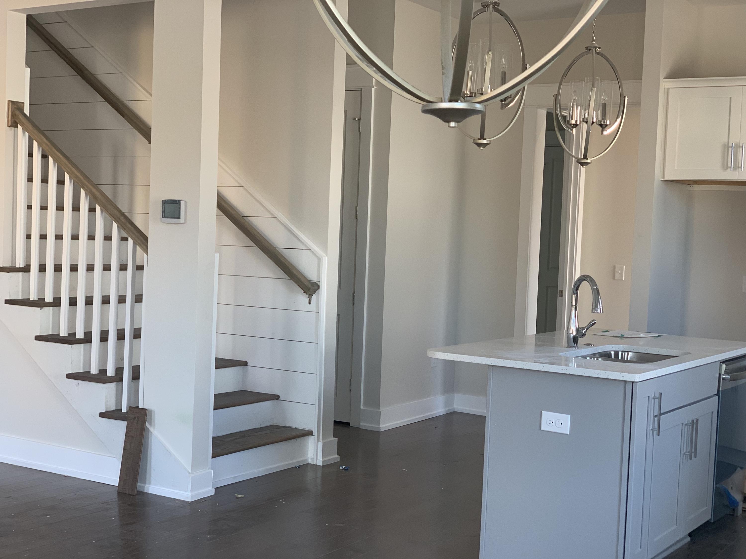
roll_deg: -1.3
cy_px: 280
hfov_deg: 36.8
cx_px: 373
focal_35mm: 52
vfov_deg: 28.0
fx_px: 1121
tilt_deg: -0.9
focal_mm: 6
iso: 80
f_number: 2.4
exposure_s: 1/122
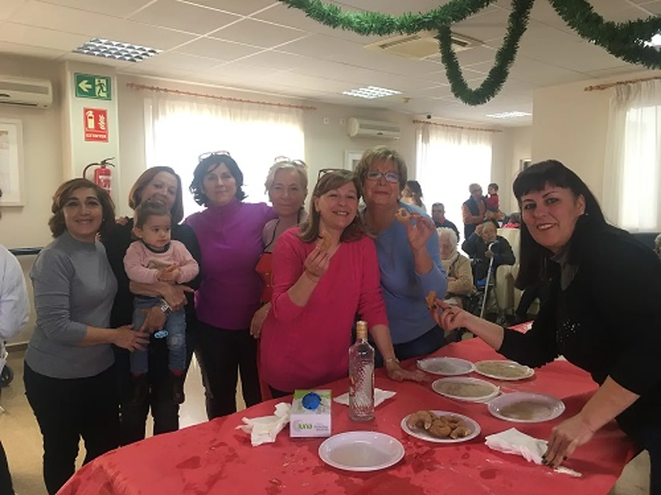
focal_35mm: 29
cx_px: 330
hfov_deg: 61.7
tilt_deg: -5.7
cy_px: 248
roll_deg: -0.3
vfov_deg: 48.2
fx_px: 554
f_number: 2.2
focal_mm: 4.15
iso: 40
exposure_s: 1/33
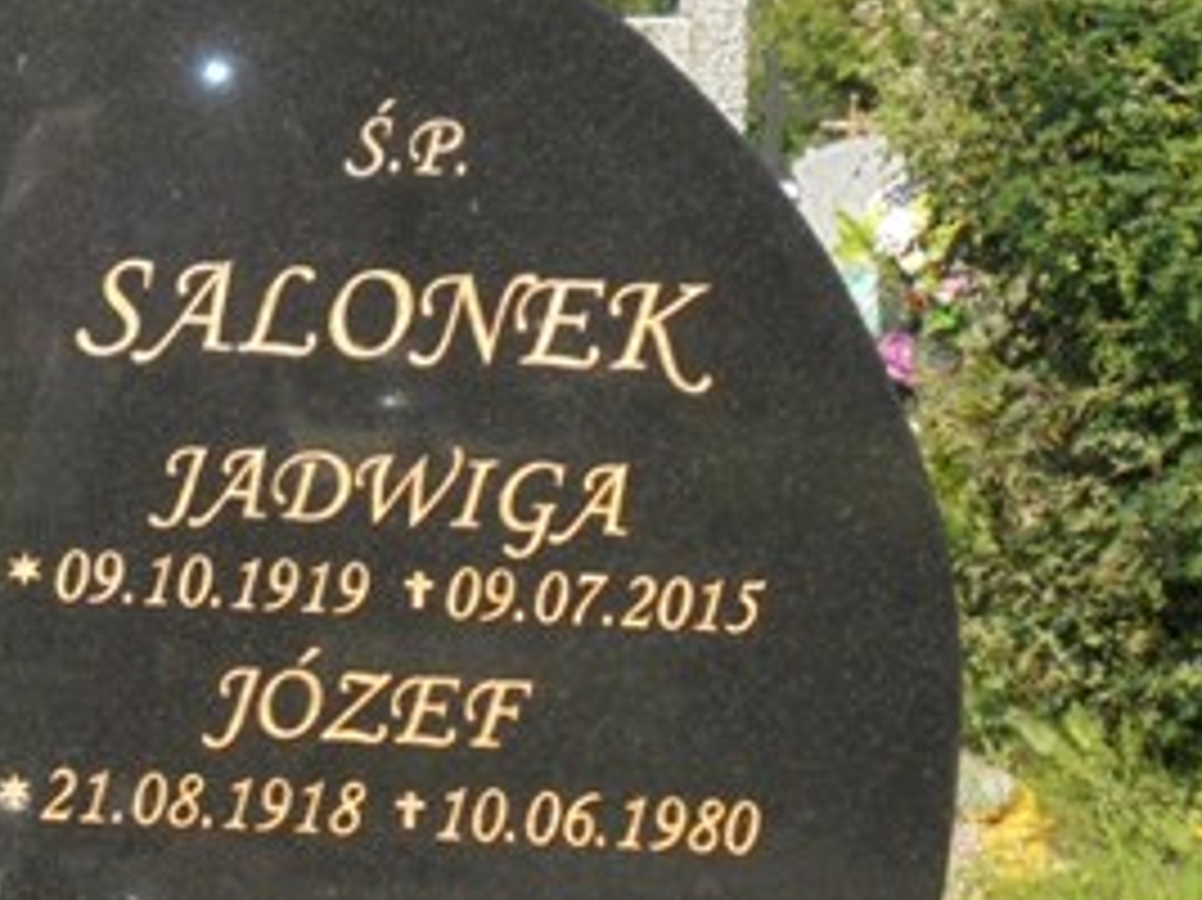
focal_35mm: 103
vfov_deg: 14.3
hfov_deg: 18.6
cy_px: 248
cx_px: 23
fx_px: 3575
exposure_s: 1/500
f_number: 4.5
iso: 100
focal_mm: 7.8
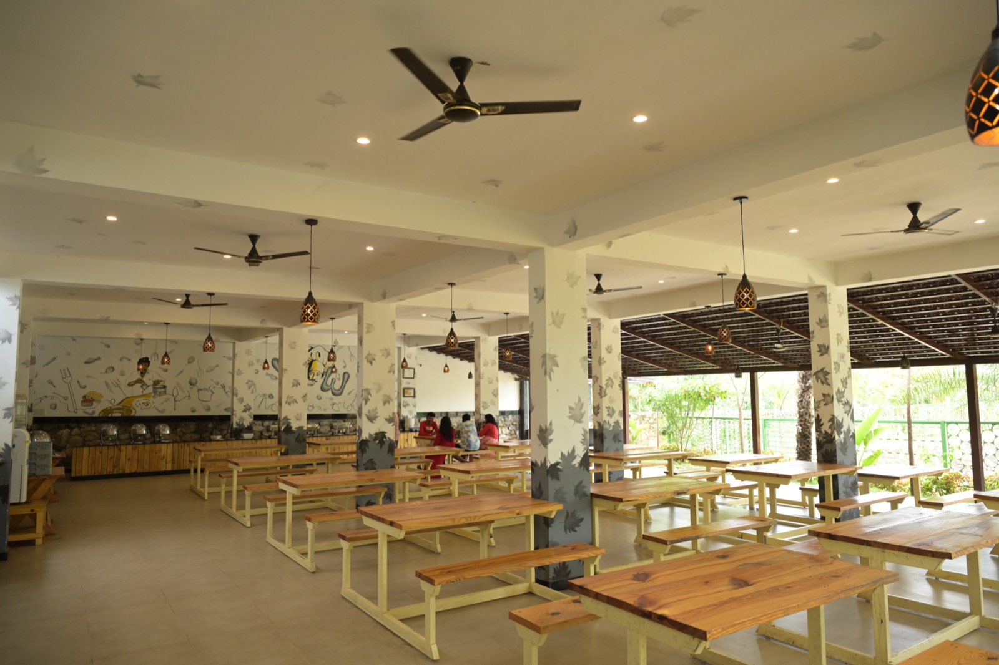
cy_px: 332
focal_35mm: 24
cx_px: 500
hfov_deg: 73.8
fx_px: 666
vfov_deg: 53.1
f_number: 4
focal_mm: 24
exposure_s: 1/160
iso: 640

Problem to solve:
Repeat each line of the material, unaltered, from the first through the line with "hfov_deg: 73.8", and include no pictures.

Exercise response:
roll_deg: -1.3
cy_px: 280
hfov_deg: 36.8
cx_px: 373
focal_35mm: 52
vfov_deg: 28.0
fx_px: 1121
tilt_deg: -0.9
focal_mm: 6
iso: 80
f_number: 2.4
exposure_s: 1/122
focal_35mm: 29
cx_px: 330
hfov_deg: 61.7
tilt_deg: -5.7
cy_px: 248
roll_deg: -0.3
vfov_deg: 48.2
fx_px: 554
f_number: 2.2
focal_mm: 4.15
iso: 40
exposure_s: 1/33
focal_35mm: 103
vfov_deg: 14.3
hfov_deg: 18.6
cy_px: 248
cx_px: 23
fx_px: 3575
exposure_s: 1/500
f_number: 4.5
iso: 100
focal_mm: 7.8
cy_px: 332
focal_35mm: 24
cx_px: 500
hfov_deg: 73.8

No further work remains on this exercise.